• [RECORDS FOR THIS EXERCISE]:
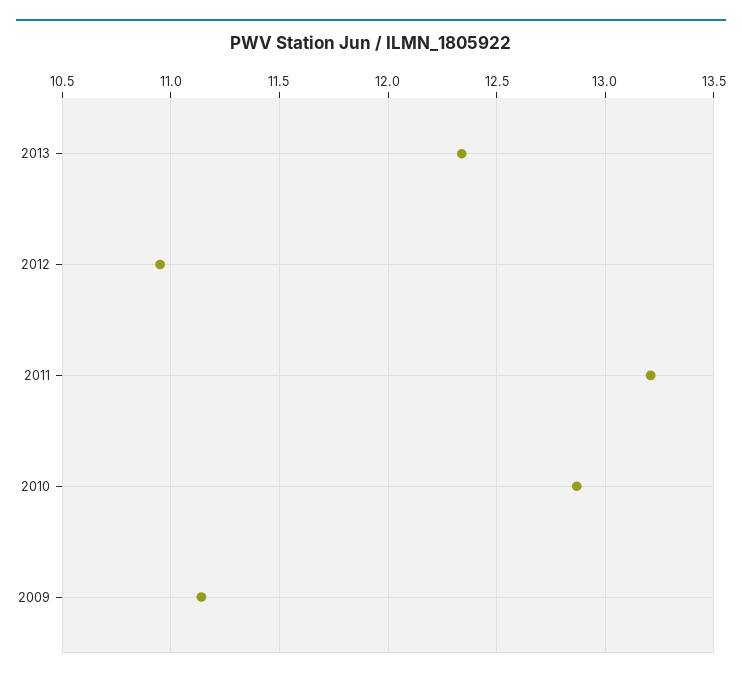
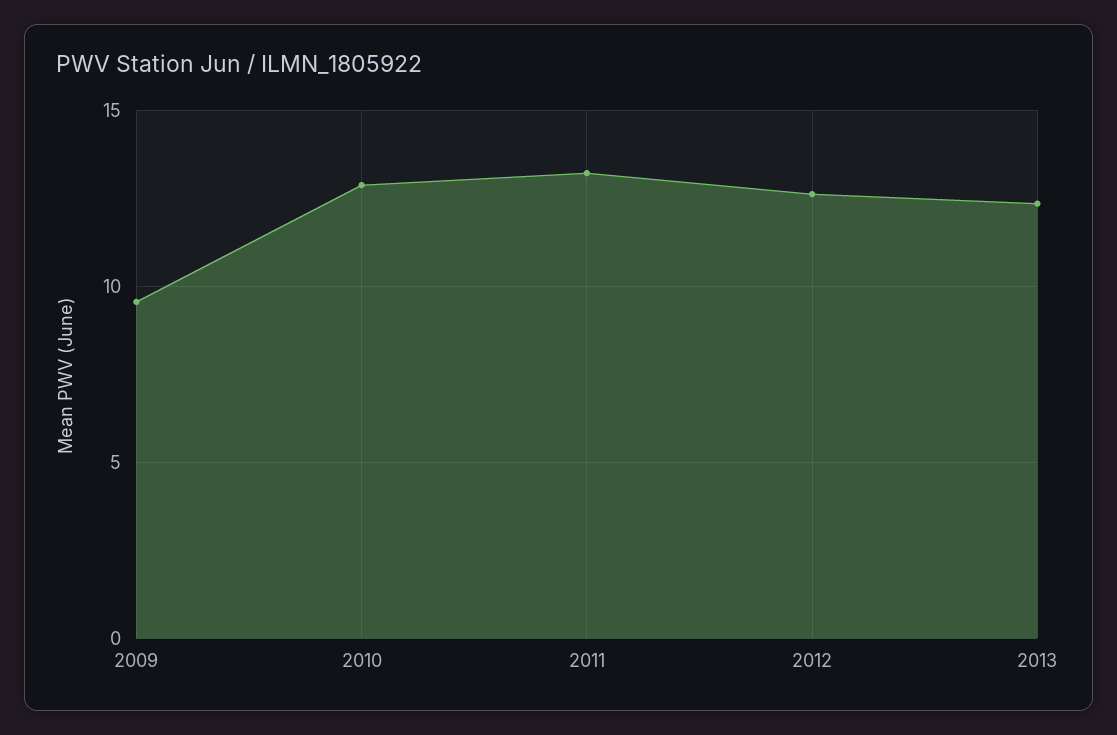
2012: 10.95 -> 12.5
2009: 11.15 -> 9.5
* * *
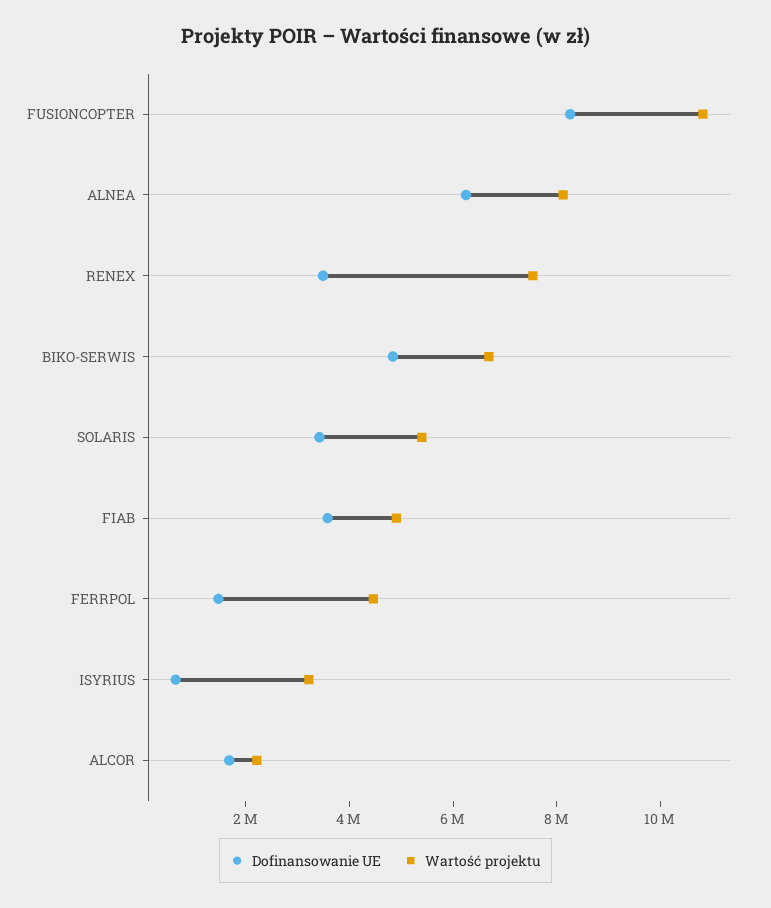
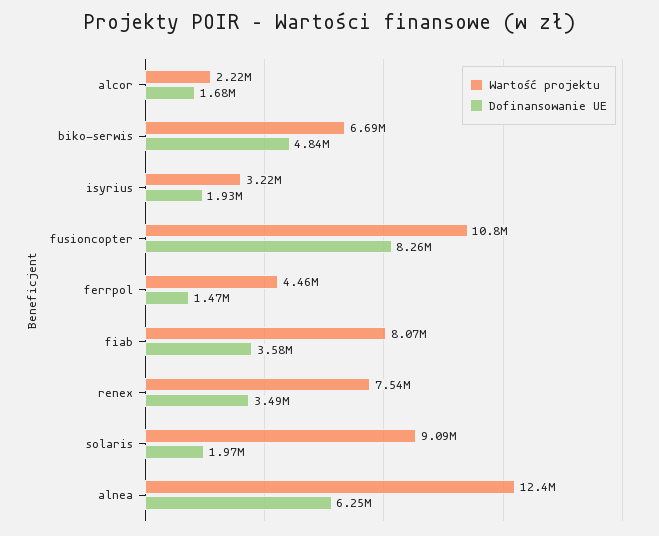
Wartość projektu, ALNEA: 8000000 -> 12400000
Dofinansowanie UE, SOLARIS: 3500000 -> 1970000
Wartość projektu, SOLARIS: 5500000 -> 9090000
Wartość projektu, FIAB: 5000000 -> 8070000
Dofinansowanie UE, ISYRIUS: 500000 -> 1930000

• [WHAT THIS TASK INVOLVES]:
Every line of the records above where the string "Dofinansowanie" is found should be copied.

• [WRITTEN RESPONSE]:
Dofinansowanie UE, SOLARIS: 3500000 -> 1970000
Dofinansowanie UE, ISYRIUS: 500000 -> 1930000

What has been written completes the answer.